Problem: An exact copy of all the data is required.

[Dataset records]
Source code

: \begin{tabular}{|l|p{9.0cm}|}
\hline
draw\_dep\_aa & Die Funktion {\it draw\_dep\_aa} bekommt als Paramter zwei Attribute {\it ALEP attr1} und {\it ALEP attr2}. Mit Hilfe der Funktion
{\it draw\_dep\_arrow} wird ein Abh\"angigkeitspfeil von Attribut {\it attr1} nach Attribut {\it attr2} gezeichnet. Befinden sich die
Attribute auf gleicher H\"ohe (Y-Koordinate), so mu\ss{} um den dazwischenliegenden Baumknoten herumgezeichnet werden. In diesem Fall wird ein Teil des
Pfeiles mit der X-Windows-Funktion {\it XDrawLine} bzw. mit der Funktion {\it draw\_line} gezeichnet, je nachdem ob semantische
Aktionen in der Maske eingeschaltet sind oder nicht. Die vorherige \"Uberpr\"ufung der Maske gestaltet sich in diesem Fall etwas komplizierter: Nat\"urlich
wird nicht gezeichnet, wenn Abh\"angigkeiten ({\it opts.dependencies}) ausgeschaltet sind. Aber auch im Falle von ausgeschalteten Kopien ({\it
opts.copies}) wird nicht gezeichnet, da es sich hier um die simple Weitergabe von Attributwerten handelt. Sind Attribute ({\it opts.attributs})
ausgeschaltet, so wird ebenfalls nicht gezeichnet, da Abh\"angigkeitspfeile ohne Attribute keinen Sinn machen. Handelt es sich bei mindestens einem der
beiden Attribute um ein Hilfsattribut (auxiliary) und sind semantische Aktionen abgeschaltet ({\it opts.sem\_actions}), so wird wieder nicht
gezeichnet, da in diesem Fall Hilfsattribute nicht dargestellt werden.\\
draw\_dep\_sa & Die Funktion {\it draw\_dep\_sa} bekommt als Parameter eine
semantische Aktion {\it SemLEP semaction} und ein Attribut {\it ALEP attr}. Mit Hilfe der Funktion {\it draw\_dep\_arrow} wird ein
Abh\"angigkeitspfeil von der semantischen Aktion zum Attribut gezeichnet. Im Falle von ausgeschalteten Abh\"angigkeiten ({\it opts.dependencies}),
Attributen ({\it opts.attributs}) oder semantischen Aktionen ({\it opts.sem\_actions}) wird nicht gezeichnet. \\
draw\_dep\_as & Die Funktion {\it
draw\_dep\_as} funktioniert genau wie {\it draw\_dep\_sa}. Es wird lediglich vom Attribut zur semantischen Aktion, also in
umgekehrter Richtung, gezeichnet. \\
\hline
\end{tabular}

Solution:
Source code

: \begin{tabular}{|l|p{9.0cm}|}
\hline
draw\_dep\_aa & Die Funktion {\it draw\_dep\_aa} bekommt als Paramter zwei Attribute {\it ALEP attr1} und {\it ALEP attr2}. Mit Hilfe der Funktion
{\it draw\_dep\_arrow} wird ein Abh\"angigkeitspfeil von Attribut {\it attr1} nach Attribut {\it attr2} gezeichnet. Befinden sich die
Attribute auf gleicher H\"ohe (Y-Koordinate), so mu\ss{} um den dazwischenliegenden Baumknoten herumgezeichnet werden. In diesem Fall wird ein Teil des
Pfeiles mit der X-Windows-Funktion {\it XDrawLine} bzw. mit der Funktion {\it draw\_line} gezeichnet, je nachdem ob semantische
Aktionen in der Maske eingeschaltet sind oder nicht. Die vorherige \"Uberpr\"ufung der Maske gestaltet sich in diesem Fall etwas komplizierter: Nat\"urlich
wird nicht gezeichnet, wenn Abh\"angigkeiten ({\it opts.dependencies}) ausgeschaltet sind. Aber auch im Falle von ausgeschalteten Kopien ({\it
opts.copies}) wird nicht gezeichnet, da es sich hier um die simple Weitergabe von Attributwerten handelt. Sind Attribute ({\it opts.attributs})
ausgeschaltet, so wird ebenfalls nicht gezeichnet, da Abh\"angigkeitspfeile ohne Attribute keinen Sinn machen. Handelt es sich bei mindestens einem der
beiden Attribute um ein Hilfsattribut (auxiliary) und sind semantische Aktionen abgeschaltet ({\it opts.sem\_actions}), so wird wieder nicht
gezeichnet, da in diesem Fall Hilfsattribute nicht dargestellt werden.\\
draw\_dep\_sa & Die Funktion {\it draw\_dep\_sa} bekommt als Parameter eine
semantische Aktion {\it SemLEP semaction} und ein Attribut {\it ALEP attr}. Mit Hilfe der Funktion {\it draw\_dep\_arrow} wird ein
Abh\"angigkeitspfeil von der semantischen Aktion zum Attribut gezeichnet. Im Falle von ausgeschalteten Abh\"angigkeiten ({\it opts.dependencies}),
Attributen ({\it opts.attributs}) oder semantischen Aktionen ({\it opts.sem\_actions}) wird nicht gezeichnet. \\
draw\_dep\_as & Die Funktion {\it
draw\_dep\_as} funktioniert genau wie {\it draw\_dep\_sa}. Es wird lediglich vom Attribut zur semantischen Aktion, also in
umgekehrter Richtung, gezeichnet. \\
\hline
\end{tabular}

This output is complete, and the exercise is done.